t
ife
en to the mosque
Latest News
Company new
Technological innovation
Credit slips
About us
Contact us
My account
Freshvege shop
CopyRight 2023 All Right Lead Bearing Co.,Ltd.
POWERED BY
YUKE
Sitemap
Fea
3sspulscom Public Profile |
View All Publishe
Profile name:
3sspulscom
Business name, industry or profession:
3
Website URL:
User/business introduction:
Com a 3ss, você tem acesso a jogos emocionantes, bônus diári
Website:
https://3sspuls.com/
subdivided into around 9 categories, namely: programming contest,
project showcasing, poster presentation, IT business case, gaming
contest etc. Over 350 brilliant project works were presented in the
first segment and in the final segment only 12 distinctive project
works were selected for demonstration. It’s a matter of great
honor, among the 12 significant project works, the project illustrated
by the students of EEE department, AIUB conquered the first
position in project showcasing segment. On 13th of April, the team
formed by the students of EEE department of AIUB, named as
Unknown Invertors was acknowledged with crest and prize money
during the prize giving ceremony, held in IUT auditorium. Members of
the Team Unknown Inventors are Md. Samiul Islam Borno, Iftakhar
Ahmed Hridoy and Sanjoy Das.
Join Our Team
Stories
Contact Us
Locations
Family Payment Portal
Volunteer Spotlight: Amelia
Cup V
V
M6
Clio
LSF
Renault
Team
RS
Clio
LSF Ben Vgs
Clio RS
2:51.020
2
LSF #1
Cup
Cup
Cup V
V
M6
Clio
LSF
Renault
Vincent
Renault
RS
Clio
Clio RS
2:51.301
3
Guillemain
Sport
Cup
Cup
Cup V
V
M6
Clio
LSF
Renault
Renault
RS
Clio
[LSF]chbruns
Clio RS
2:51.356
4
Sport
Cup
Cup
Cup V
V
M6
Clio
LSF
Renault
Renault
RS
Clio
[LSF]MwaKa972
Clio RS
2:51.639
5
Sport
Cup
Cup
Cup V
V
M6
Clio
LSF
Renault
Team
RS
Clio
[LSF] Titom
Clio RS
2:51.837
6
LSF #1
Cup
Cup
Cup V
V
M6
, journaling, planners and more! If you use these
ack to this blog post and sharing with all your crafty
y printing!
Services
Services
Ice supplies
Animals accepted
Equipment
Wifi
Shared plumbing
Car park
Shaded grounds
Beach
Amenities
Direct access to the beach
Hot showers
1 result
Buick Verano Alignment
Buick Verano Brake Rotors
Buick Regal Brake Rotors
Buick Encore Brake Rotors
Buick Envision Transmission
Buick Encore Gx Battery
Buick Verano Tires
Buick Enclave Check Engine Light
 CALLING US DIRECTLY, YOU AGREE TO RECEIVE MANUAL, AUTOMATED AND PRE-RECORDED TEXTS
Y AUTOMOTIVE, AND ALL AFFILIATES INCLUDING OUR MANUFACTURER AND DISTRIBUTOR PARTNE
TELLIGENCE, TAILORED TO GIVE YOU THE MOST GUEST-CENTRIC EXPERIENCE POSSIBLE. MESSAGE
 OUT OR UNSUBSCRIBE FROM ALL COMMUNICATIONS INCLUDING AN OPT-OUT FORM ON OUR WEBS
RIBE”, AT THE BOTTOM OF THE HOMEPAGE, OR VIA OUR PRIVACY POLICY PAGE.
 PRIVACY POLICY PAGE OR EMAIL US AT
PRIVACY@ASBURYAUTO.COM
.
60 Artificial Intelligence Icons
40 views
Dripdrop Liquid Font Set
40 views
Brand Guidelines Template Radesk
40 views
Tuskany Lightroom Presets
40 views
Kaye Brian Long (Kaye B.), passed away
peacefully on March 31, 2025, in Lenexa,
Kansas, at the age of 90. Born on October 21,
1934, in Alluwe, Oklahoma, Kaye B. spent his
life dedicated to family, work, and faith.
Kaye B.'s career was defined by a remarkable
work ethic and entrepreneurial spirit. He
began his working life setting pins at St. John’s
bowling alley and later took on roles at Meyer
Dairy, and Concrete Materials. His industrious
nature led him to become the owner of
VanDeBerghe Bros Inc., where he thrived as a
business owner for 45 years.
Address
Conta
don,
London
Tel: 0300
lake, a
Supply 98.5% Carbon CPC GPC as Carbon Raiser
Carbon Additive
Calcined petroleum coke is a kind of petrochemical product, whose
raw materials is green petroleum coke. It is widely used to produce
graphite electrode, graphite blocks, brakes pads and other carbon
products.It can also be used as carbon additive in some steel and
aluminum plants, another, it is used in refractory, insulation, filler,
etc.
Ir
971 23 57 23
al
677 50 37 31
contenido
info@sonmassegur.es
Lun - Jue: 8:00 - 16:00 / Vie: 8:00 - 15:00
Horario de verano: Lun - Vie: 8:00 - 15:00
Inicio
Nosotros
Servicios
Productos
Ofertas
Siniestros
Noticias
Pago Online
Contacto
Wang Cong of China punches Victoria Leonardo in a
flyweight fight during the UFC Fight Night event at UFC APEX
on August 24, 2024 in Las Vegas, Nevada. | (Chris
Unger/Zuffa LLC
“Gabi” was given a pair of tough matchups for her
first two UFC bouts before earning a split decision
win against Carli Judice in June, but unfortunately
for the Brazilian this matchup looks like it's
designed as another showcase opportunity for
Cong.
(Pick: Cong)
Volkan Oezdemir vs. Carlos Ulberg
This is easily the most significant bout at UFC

● ● ●

### Exercise description
Output, exactly and with no other text, the line that contains "first two UFC" and all lines from there to the end of the records.

### Answer box
first two UFC bouts before earning a split decision
win against Carli Judice in June, but unfortunately
for the Brazilian this matchup looks like it's
designed as another showcase opportunity for
Cong.
(Pick: Cong)
Volkan Oezdemir vs. Carlos Ulberg
This is easily the most significant bout at UFC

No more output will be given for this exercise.